Mrs Beerling, of Spalding Road, said her mother’s health had deteriorated since she fell in January and broke her back while reaching for the remote to watch the Jeremy Kyle show on TV. The fall brought on dementia, and Mrs Emptage, who is also doubly incontinent, spent a month in respite care at Holbeach hospital, before being transferred to Patchett Lodge. She said: “Her carers have been fantastic, but I’m disgusted with the ambulance service. I won’t stop until I find out what happened – they haven’t met a daughter like me.”

A spokesperson for East Midlands Ambulance Service said: “We are sorry for the delay experienced and will be contacting the patient to apologise directly for the distress caused.

“Using information given to us by the caller, the 999 call was categorised as not life-threatening. However, it was clear that help was needed and we planned to send an ambulance as quickly as possible.

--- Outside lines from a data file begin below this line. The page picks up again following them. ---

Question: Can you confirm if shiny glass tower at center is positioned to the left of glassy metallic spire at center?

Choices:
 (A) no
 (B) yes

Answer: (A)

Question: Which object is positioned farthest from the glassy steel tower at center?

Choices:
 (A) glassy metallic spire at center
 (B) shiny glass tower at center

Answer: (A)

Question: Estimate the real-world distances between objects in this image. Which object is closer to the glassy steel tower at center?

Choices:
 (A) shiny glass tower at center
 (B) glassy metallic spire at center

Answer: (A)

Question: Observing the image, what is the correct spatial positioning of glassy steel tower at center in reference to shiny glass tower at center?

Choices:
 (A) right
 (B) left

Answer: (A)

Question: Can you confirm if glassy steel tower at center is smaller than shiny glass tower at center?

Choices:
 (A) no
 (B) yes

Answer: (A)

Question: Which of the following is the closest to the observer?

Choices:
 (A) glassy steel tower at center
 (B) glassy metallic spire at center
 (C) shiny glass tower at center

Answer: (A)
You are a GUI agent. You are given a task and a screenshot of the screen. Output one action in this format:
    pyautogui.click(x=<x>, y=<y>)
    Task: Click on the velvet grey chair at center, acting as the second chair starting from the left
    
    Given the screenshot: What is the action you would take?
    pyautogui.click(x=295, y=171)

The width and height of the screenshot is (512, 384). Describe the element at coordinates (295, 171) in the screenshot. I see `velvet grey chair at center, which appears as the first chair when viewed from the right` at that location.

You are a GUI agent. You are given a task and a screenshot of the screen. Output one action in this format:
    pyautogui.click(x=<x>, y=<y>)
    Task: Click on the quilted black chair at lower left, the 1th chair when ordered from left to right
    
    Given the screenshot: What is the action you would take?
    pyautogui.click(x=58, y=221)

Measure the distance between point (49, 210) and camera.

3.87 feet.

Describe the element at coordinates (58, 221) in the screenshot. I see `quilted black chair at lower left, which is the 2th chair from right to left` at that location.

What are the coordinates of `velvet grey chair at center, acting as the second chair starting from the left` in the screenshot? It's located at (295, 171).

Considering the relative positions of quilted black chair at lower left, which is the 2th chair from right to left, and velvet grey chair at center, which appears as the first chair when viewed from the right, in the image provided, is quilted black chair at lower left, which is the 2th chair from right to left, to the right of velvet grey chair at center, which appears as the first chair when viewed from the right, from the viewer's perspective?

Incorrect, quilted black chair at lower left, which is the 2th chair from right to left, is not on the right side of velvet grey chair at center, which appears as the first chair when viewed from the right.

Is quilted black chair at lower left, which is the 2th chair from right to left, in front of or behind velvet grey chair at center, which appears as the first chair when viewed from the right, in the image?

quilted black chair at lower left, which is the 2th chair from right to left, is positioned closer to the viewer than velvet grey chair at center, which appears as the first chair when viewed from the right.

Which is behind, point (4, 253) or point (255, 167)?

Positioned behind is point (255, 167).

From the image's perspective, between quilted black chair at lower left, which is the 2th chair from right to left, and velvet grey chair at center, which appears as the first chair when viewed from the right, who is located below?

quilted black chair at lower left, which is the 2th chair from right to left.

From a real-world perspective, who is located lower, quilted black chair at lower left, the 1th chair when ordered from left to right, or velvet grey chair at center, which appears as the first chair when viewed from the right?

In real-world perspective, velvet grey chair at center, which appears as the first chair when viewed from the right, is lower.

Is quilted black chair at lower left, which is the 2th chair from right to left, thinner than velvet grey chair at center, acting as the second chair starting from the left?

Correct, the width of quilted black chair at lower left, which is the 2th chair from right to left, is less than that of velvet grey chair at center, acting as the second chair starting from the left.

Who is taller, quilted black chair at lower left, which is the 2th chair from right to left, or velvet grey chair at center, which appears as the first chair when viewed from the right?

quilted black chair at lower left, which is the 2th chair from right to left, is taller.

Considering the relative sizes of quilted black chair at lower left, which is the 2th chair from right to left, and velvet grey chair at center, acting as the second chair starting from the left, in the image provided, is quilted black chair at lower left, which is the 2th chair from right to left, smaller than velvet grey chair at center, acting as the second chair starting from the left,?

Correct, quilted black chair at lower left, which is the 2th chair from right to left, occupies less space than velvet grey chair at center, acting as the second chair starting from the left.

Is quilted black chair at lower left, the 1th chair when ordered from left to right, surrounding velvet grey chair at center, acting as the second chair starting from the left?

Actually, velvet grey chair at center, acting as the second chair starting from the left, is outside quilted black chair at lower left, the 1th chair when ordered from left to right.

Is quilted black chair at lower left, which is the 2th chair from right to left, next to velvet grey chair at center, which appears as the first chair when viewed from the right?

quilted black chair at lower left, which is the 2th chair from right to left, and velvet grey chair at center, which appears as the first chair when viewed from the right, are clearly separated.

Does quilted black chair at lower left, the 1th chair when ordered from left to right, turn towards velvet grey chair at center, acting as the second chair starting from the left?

“Two ambulances were sent on separate occasions but each was diverted to a higher priority call. Also, we were dealing with an incident in Spalding which was tying-up several ambulances. These factors contributed to the delay.

“We receive a new 999 call on average every 45 seconds (approximately 2,000 calls a day) and calls reporting life-threatening incidents have to take priority. We continue to advance our quality improvement programme, Better Patient Care and as a result, continue to see progress in various areas of the service we provide, including improvements in our performance standards.”